Mar. 9 (NBD) -- Chinese gaming and social media giant Tencent is upping the ante in the video game livestreaming media with new investment plans. 

Domestic online streaming platform Douyu has raised 4 billion yuan (630.4 million U.S. dollars)  in a new round of financing, which was exclusively funded by Tencent, the platform's CEO Chen Shaojie said Thursday. This pushed Douyu's total funding to more than 6 billion yuan (945.6 million U.S. dollars), excluding the undisclosed fund raised in the Series D round. 

According to previous reports, Tencent also participated in Douyu's Series B and C funding rounds. 

On the same day, Huya, a lives broadcasting subsidiary of leading livestreaming social media platform YY Inc., announced via its WeChat account that it has received 460 million U.S. dollars from Tencent in its Series B funding round. 

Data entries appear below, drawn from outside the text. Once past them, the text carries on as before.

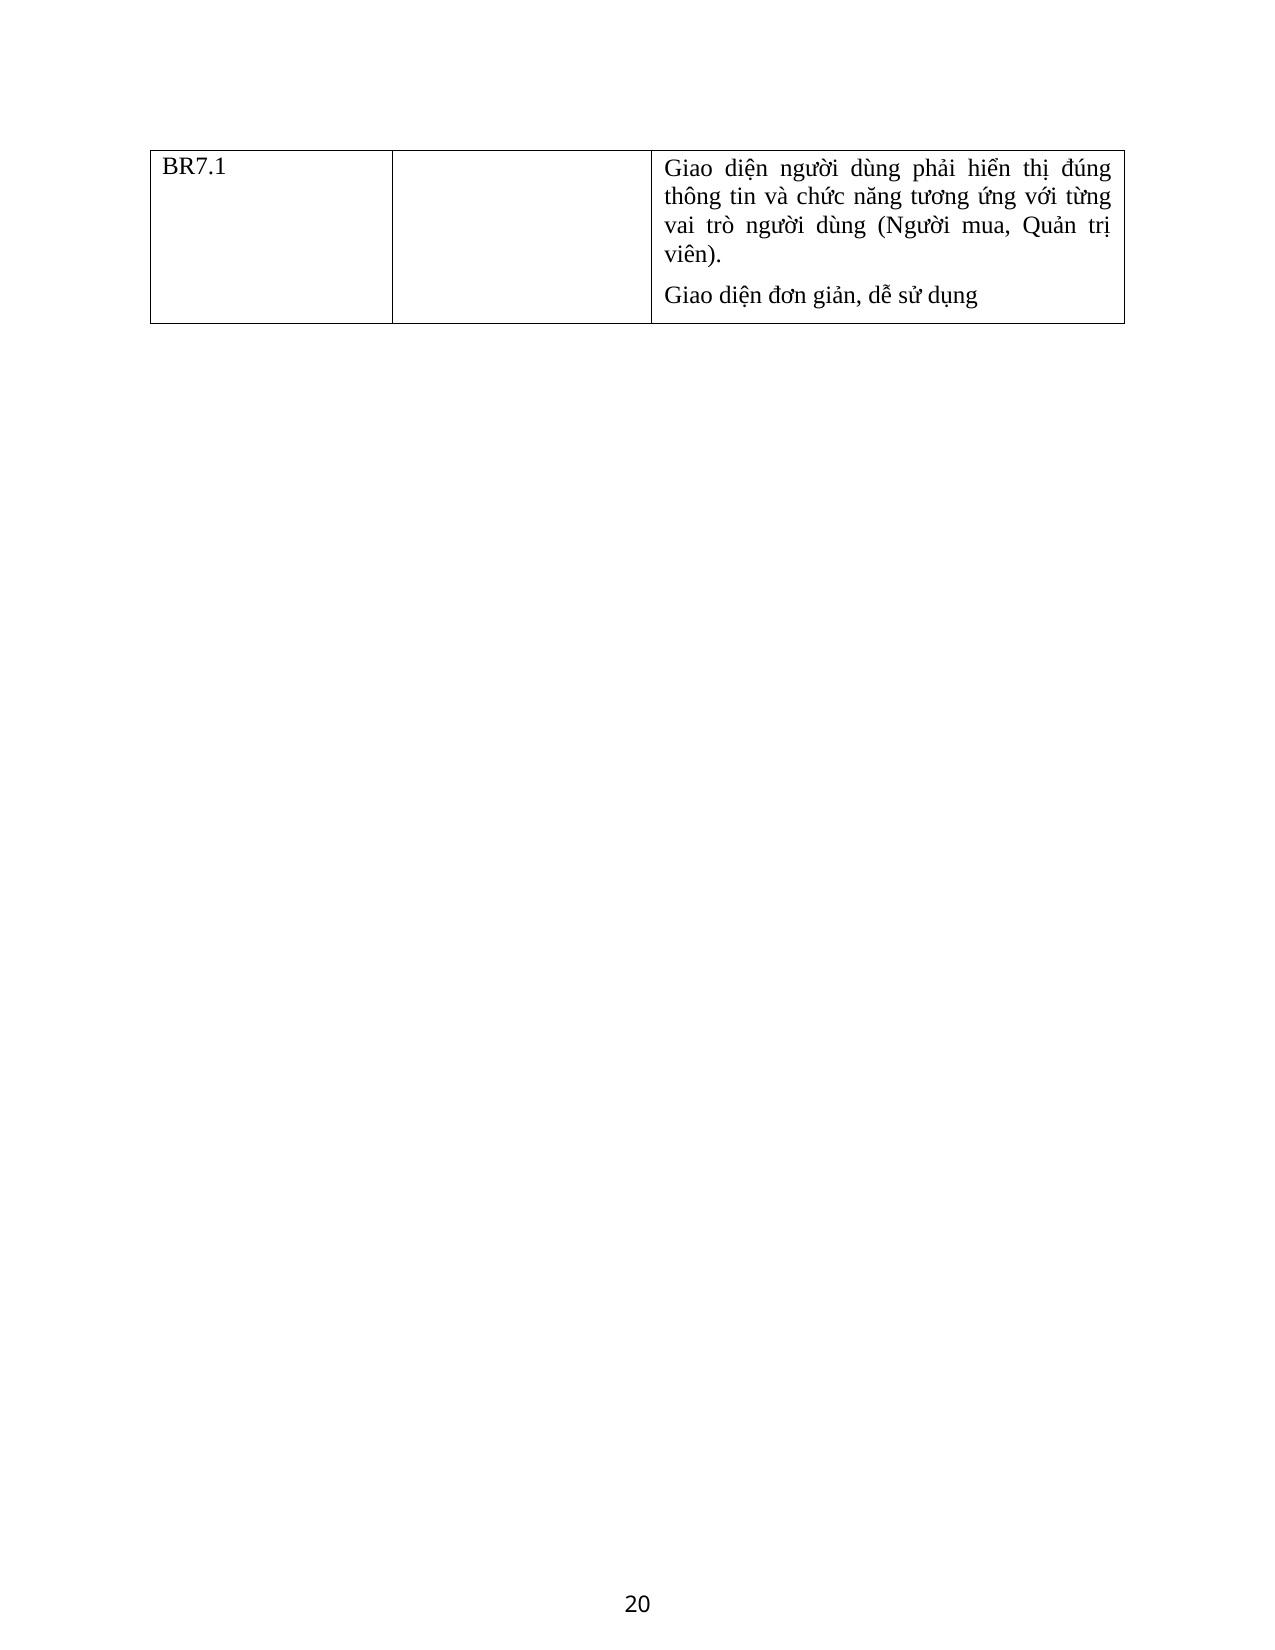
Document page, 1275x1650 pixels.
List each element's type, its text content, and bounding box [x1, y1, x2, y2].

table_cell BR7.1 [151, 151, 392, 323]
table_cell [652, 151, 1124, 323]
table_cell [393, 151, 651, 323]
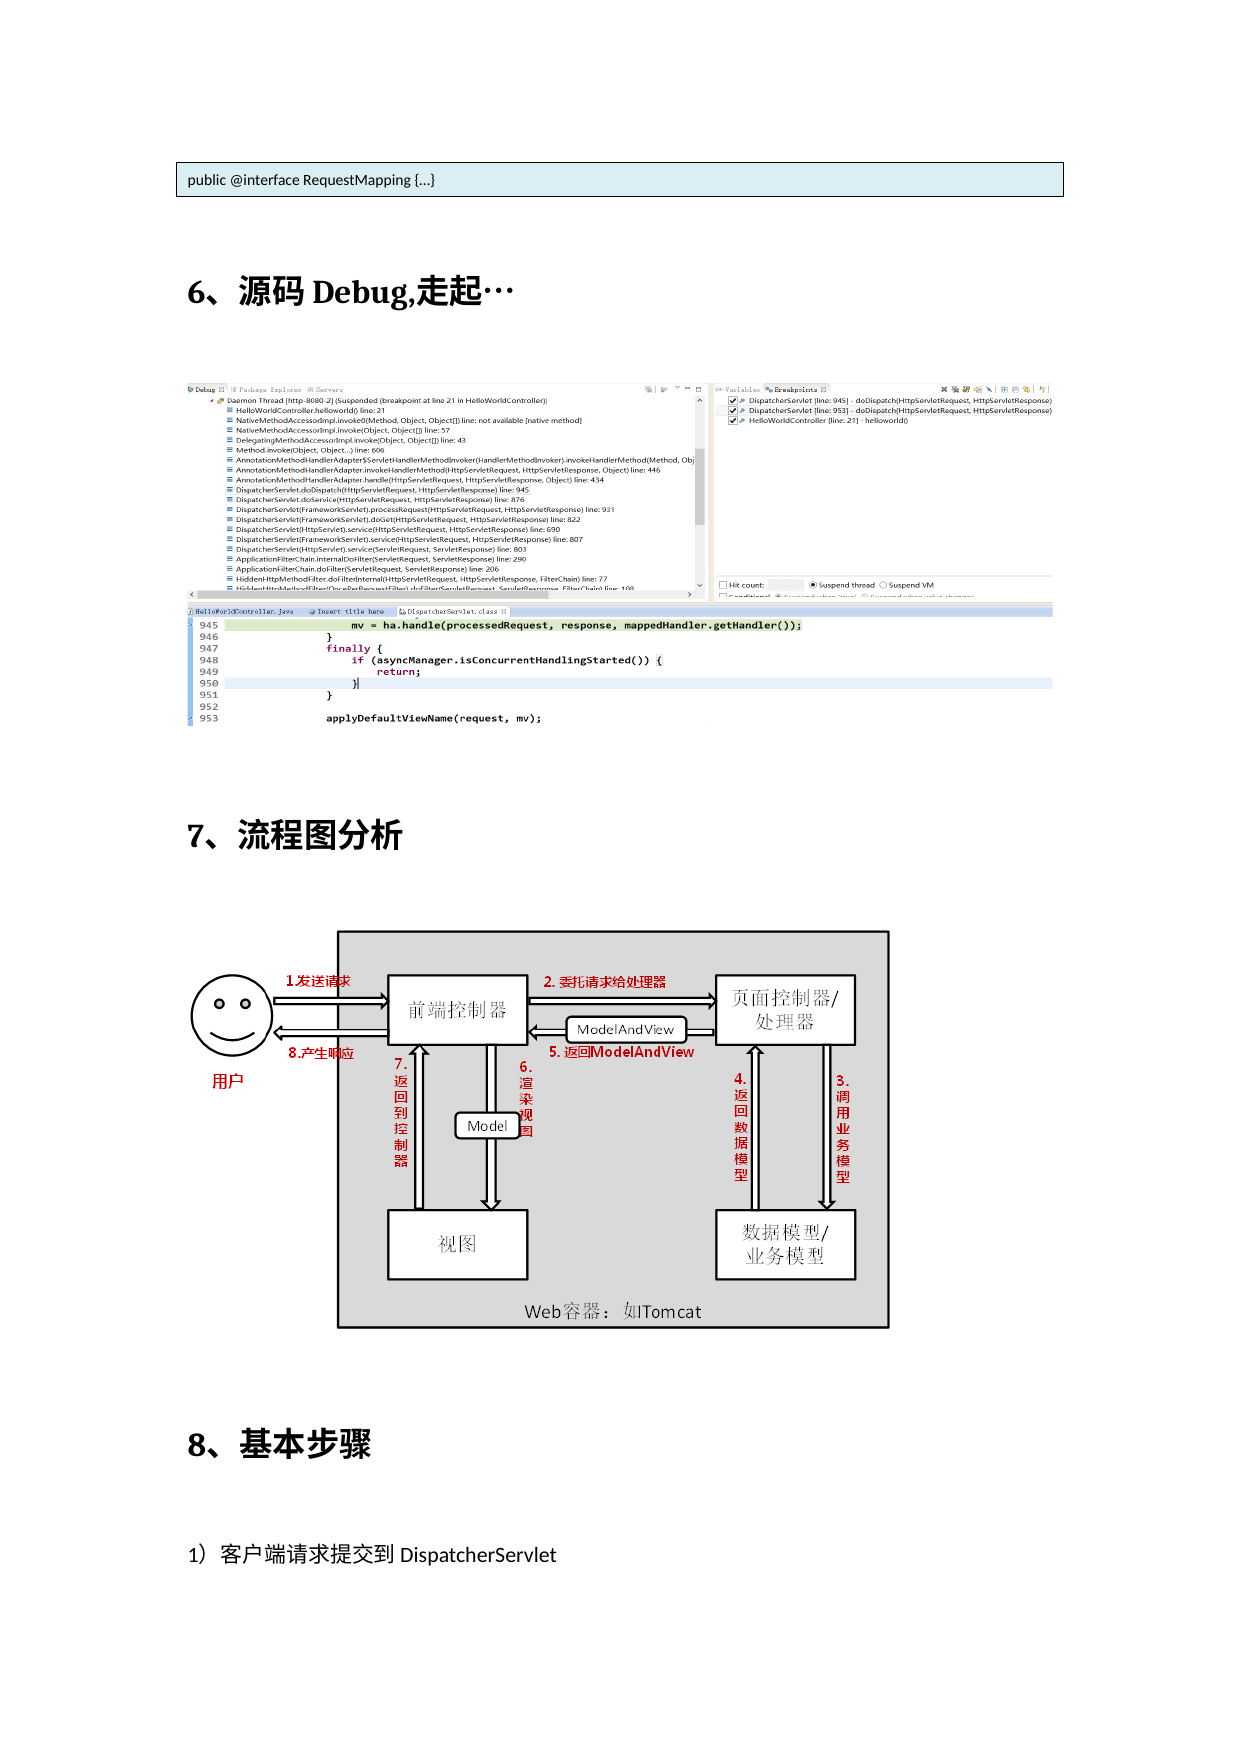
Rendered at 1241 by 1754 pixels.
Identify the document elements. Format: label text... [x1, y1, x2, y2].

text 1）客户端请求提交到DispatcherServlet [187, 1537, 1053, 1569]
subtitle 6、源码Debug,走起… [187, 256, 1053, 321]
subtitle 8、基本步骤 [187, 1410, 1053, 1475]
picture [187, 383, 1053, 726]
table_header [177, 163, 1063, 196]
subtitle 7、流程图分析 [187, 800, 1053, 865]
picture [187, 927, 891, 1337]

NBD tried to confirm this with Huya and Tencent, but both parties declined to comment.  

Through the new investment, Tencent has gained a competitive advantage in the niche sector. 


Currently, livestreaming platforms are scrambling to be the first to get listed. 

According to the fiscal report released by YY Inc. Monday, Huya has secretly submitted the IPO application to the U.S. Securities and Exchange Commission, becoming the first of its kind to publicly announce the IPO plan. 

The report shows the revenue from Huya reached 693 million yuan (109.2 million U.S. dollars) in the fourth quarter of 2017, accounting for 20.57 percent of YY Inc.'s total. 

Meanwhile, livestreaming app Inke is reportedly planning to get listed in Hong Kong, aiming to raise 300 million U.S. dollars. However, Inke refused to comment when reached by NBD. 

According to previous announcements, Inke obtained revenue of 1.035 billion yuan (163.1 million U.S. dollars) and net profits of 244 million yuan (38.5 million U.S. dollars) in the first quarter of 2017. 

Famous cultural technology investor Cao Haitao said to NBD that the livestreaming industry is seeing intensified competition, and it is wise for players to get listed when they are in a good shape. In case of industry changes or fluctuation in business performance, their IPO plans may end up with nothing. 

While seeking an IPO of shares, livestreaming companies are struggling to diversify their business. 

For example, Douyu has been tapping into opportunities in the pan-entertainment area in recent years, while pan-entertainment platform Huajiao has announced a platform to invest 100 million yuan (15.8 million U.S. dollars) to make inroads into the game livestreaming sector. 

Next, livestreaming companies will extend their reach into vertical areas such as technology, finance, culture, and education, according to a report on the ecosystem of China's livestreaming industry in 2017 released by Tencent's Penguin Intelligence. 

An industry source acknowledged that content diversification is indeed a general trend for livestreaming platforms as single business mode and revenue structure will hinder their listing plans, but the gaming business will remain central to them.  

In the eyes of Cao Haitao, only platforms that can deeply integrate the upstream and downstream of the industry chain and develop a healthy revenue structure and sustainable profitability can go further in the capital market.